#### WHAT IS EXPECTED
Reproduce each of the following items verbatim, line for line.

#### Stored entries
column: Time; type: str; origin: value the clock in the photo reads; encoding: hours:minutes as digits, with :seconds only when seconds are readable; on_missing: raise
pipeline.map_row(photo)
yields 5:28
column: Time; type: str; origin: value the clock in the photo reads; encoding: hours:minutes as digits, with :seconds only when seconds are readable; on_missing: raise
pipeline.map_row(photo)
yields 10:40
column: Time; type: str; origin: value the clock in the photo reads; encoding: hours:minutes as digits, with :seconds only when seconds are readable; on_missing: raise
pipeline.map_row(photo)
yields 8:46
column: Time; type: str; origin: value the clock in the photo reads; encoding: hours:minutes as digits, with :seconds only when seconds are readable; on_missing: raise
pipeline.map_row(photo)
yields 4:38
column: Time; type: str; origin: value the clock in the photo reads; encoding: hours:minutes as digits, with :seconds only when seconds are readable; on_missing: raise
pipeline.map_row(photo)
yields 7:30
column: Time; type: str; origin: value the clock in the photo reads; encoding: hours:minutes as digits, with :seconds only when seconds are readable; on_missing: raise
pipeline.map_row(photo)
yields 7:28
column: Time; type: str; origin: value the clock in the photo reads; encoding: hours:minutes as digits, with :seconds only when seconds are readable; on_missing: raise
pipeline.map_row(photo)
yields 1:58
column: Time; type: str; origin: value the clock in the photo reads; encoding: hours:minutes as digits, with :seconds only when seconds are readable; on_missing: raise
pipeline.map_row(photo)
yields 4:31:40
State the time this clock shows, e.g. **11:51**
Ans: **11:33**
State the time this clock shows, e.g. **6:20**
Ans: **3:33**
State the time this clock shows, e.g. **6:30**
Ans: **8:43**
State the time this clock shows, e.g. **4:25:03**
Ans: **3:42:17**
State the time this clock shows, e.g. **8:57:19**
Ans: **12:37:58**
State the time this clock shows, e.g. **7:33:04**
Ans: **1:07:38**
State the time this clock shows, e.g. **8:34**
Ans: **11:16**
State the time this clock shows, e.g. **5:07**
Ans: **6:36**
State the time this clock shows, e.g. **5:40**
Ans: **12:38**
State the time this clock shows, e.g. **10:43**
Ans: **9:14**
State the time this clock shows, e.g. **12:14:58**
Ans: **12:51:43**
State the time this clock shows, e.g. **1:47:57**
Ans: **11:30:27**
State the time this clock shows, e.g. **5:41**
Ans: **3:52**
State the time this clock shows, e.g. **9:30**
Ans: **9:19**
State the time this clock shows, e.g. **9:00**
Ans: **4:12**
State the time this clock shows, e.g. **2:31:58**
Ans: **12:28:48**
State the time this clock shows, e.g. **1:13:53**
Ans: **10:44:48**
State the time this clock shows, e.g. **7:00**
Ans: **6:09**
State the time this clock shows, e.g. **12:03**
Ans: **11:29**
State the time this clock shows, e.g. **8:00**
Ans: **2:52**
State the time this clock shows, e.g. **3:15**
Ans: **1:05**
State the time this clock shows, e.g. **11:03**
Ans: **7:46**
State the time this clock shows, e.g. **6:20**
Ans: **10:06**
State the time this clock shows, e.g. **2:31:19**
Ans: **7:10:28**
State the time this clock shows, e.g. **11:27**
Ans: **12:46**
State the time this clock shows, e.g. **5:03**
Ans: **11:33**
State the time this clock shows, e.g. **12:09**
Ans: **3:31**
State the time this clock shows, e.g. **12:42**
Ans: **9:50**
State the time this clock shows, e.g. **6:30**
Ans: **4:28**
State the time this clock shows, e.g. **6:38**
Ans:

#### REPLY
column: Time; type: str; origin: value the clock in the photo reads; encoding: hours:minutes as digits, with :seconds only when seconds are readable; on_missing: raise
pipeline.map_row(photo)
yields 5:28
column: Time; type: str; origin: value the clock in the photo reads; encoding: hours:minutes as digits, with :seconds only when seconds are readable; on_missing: raise
pipeline.map_row(photo)
yields 10:40
column: Time; type: str; origin: value the clock in the photo reads; encoding: hours:minutes as digits, with :seconds only when seconds are readable; on_missing: raise
pipeline.map_row(photo)
yields 8:46
column: Time; type: str; origin: value the clock in the photo reads; encoding: hours:minutes as digits, with :seconds only when seconds are readable; on_missing: raise
pipeline.map_row(photo)
yields 4:38
column: Time; type: str; origin: value the clock in the photo reads; encoding: hours:minutes as digits, with :seconds only when seconds are readable; on_missing: raise
pipeline.map_row(photo)
yields 7:30
column: Time; type: str; origin: value the clock in the photo reads; encoding: hours:minutes as digits, with :seconds only when seconds are readable; on_missing: raise
pipeline.map_row(photo)
yields 7:28
column: Time; type: str; origin: value the clock in the photo reads; encoding: hours:minutes as digits, with :seconds only when seconds are readable; on_missing: raise
pipeline.map_row(photo)
yields 1:58
column: Time; type: str; origin: value the clock in the photo reads; encoding: hours:minutes as digits, with :seconds only when seconds are readable; on_missing: raise
pipeline.map_row(photo)
yields 4:31:40
State the time this clock shows, e.g. **11:51**
Ans: **11:33**
State the time this clock shows, e.g. **6:20**
Ans: **3:33**
State the time this clock shows, e.g. **6:30**
Ans: **8:43**
State the time this clock shows, e.g. **4:25:03**
Ans: **3:42:17**
State the time this clock shows, e.g. **8:57:19**
Ans: **12:37:58**
State the time this clock shows, e.g. **7:33:04**
Ans: **1:07:38**
State the time this clock shows, e.g. **8:34**
Ans: **11:16**
State the time this clock shows, e.g. **5:07**
Ans: **6:36**
State the time this clock shows, e.g. **5:40**
Ans: **12:38**
State the time this clock shows, e.g. **10:43**
Ans: **9:14**
State the time this clock shows, e.g. **12:14:58**
Ans: **12:51:43**
State the time this clock shows, e.g. **1:47:57**
Ans: **11:30:27**
State the time this clock shows, e.g. **5:41**
Ans: **3:52**
State the time this clock shows, e.g. **9:30**
Ans: **9:19**
State the time this clock shows, e.g. **9:00**
Ans: **4:12**
State the time this clock shows, e.g. **2:31:58**
Ans: **12:28:48**
State the time this clock shows, e.g. **1:13:53**
Ans: **10:44:48**
State the time this clock shows, e.g. **7:00**
Ans: **6:09**
State the time this clock shows, e.g. **12:03**
Ans: **11:29**
State the time this clock shows, e.g. **8:00**
Ans: **2:52**
State the time this clock shows, e.g. **3:15**
Ans: **1:05**
State the time this clock shows, e.g. **11:03**
Ans: **7:46**
State the time this clock shows, e.g. **6:20**
Ans: **10:06**
State the time this clock shows, e.g. **2:31:19**
Ans: **7:10:28**
State the time this clock shows, e.g. **11:27**
Ans: **12:46**
State the time this clock shows, e.g. **5:03**
Ans: **11:33**
State the time this clock shows, e.g. **12:09**
Ans: **3:31**
State the time this clock shows, e.g. **12:42**
Ans: **9:50**
State the time this clock shows, e.g. **6:30**
Ans: **4:28**
State the time this clock shows, e.g. **6:38**
Ans:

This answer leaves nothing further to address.